L’edito du Lundi 1er Mars 2021

Depuis plusieurs semaines, qui correspondent peu ou prou à l’élection de Joe Biden, on assiste au retour de la question palestinienne sur la scène internationale avec la tentation généralisée de revenir aux formules diplomatiques éculées qui ont justement plombé toute perspective de résolution du conflit ces dernières décennies. La volonté affichée de la nouvelle Administration américaine de détricoter ce qui a été fait par Donald Trump tient plus au pêché d’orgueil qu’à une réelle ambition de proposer une stratégie gagnante.
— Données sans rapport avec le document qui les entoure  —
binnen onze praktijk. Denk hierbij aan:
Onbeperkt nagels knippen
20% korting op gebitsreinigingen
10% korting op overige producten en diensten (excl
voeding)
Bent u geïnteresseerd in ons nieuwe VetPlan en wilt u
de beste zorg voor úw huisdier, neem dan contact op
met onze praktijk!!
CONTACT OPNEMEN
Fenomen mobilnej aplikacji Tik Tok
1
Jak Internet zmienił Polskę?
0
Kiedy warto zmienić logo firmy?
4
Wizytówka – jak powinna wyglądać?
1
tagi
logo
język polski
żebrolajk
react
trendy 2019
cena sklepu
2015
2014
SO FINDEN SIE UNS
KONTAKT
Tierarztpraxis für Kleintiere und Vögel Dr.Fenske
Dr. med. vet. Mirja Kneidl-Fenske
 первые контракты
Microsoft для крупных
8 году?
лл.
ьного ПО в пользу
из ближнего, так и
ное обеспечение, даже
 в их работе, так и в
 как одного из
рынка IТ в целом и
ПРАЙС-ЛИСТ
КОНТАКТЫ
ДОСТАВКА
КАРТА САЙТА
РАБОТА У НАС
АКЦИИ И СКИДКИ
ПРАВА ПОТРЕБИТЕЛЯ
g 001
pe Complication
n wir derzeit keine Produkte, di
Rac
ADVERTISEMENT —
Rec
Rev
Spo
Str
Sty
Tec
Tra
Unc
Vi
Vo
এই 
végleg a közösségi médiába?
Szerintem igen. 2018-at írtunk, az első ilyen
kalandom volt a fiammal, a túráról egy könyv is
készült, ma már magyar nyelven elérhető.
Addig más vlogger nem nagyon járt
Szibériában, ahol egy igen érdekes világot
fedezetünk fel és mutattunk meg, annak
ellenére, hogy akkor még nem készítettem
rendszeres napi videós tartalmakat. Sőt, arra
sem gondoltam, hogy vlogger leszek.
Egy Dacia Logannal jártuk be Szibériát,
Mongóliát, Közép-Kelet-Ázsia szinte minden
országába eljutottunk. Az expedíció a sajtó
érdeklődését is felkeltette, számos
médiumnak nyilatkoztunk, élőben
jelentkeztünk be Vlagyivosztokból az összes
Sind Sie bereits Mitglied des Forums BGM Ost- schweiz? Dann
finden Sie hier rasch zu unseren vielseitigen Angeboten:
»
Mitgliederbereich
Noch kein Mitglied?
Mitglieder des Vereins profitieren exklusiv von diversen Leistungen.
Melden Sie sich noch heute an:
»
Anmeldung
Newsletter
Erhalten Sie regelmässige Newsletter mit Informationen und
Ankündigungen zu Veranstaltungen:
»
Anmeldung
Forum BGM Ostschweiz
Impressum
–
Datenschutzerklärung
D’autre part, les instances internationales continuent de jouer le jeu des Palestiniens en stigmatisant l’Etat d’Israël, comme en atteste la récente décision controversée de la Cour pénale internationale qui s’est déclarée compétente pour enquêter sur les présumés « crimes de guerre » qu’aurait commis Israël à l’encontre de ses voisins.

Si l’on fait abstraction de la personnalité discutable de Donald Trump, force est de constater que sa présidence a représenté un tournant majeur pour le Moyen-Orient, une transformation tout à fait inattendue. Son gendre Jared Kushner, a été accueilli avec mépris par bon nombre d’experts politiques à Washington, sans parler des médias, ce qui fut un tort. Tous deux ont prouvé que la question palestinienne n’est PAS le conflit central et une véritable barrière à l’amélioration des relations avec Israël. Ils ont également montré, en déplaçant l’ambassade à Jérusalem, qu’une grande partie du monde arabe peut vivre avec Jérusalem comme capitale d’Israël. Et enfin ils ont accordé une plus grande liberté d’action aux acteurs régionaux, comme en témoignent les « Accords d’Abraham », signés le 15 septembre 2020. Ces accords ne profitent pas seulement aux pays directement concernés, mais ont un impact sur l’ensemble de l’architecture de sécurité régionale de manière à faire progresser la sécurité régionale et les intérêts des États-Unis.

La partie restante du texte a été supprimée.